Task to complete> A stretch of the entries below is to be set down exactly, running from the line with "Per the photograph" through the line with "the arborvitae tree at (x=291, y=181): 87.86", both included, and no other line.

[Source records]
*** Block opens ***

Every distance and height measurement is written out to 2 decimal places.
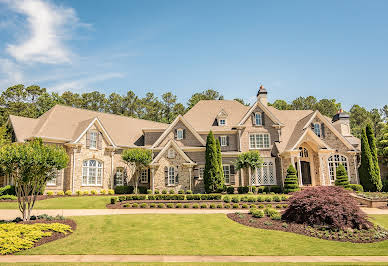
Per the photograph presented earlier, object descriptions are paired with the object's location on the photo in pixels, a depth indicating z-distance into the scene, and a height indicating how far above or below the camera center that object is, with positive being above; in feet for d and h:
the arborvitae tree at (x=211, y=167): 91.45 +0.98
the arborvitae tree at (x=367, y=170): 94.58 -1.53
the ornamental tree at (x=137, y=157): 93.91 +5.06
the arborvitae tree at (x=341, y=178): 88.53 -3.71
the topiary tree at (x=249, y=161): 93.35 +2.71
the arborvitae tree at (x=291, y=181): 87.86 -4.17
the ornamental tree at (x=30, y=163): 44.93 +2.04
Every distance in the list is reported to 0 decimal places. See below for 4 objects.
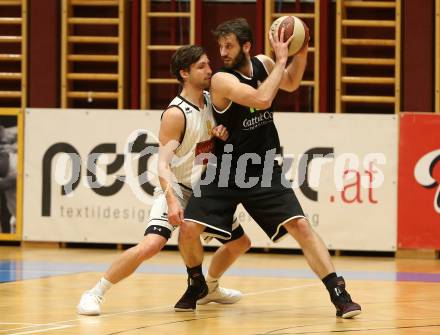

*** Block closes ***

Answer to the problem>
Per the photograph presented earlier, object descriptions are paired with the object's location on the photo in pixels, a depth indicating z-distance into the scene, and a height indicating how far above or below the camera center that object is, with positive being above; in feet for d and h:
the arborvitae tree at (x=211, y=167): 91.45 +0.98
the arborvitae tree at (x=367, y=170): 94.58 -1.53
the ornamental tree at (x=137, y=157): 93.91 +5.06
the arborvitae tree at (x=341, y=178): 88.53 -3.71
the topiary tree at (x=249, y=161): 93.35 +2.71
the arborvitae tree at (x=291, y=181): 87.86 -4.17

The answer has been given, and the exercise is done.